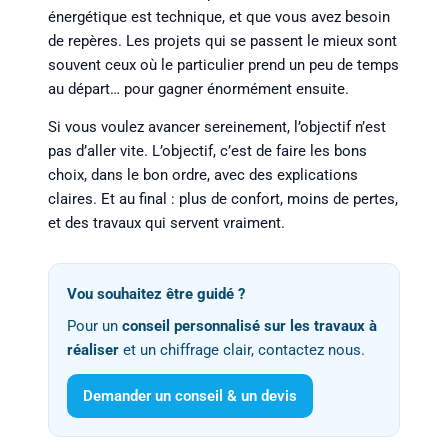
énergétique est technique, et que vous avez besoin
de repères. Les projets qui se passent le mieux sont
souvent ceux où le particulier prend un peu de temps
au départ… pour gagner énormément ensuite.
Si vous voulez avancer sereinement, l’objectif n’est
pas d’aller vite. L’objectif, c’est de faire les bons
choix, dans le bon ordre, avec des explications
claires. Et au final : plus de confort, moins de pertes,
et des travaux qui servent vraiment.
Vou souhaitez être guidé ?
Pour un
conseil personnalisé sur les travaux à
réaliser
et un chiffrage clair, contactez nous.
Demander un conseil & un devis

********************

**WHAT THE EXERCISE ASKS**: Copy the French text read from the items above, keeping every word and line break unchanged and leaving out the pictures.

**OUTPUT OF THE TASK**:
énergétique est technique, et que vous avez besoin
de repères. Les projets qui se passent le mieux sont
souvent ceux où le particulier prend un peu de temps
au départ… pour gagner énormément ensuite.
Si vous voulez avancer sereinement, l’objectif n’est
pas d’aller vite. L’objectif, c’est de faire les bons
choix, dans le bon ordre, avec des explications
claires. Et au final : plus de confort, moins de pertes,
et des travaux qui servent vraiment.
Vou souhaitez être guidé ?
Pour un
conseil personnalisé sur les travaux à
réaliser
et un chiffrage clair, contactez nous.
Demander un conseil & un devis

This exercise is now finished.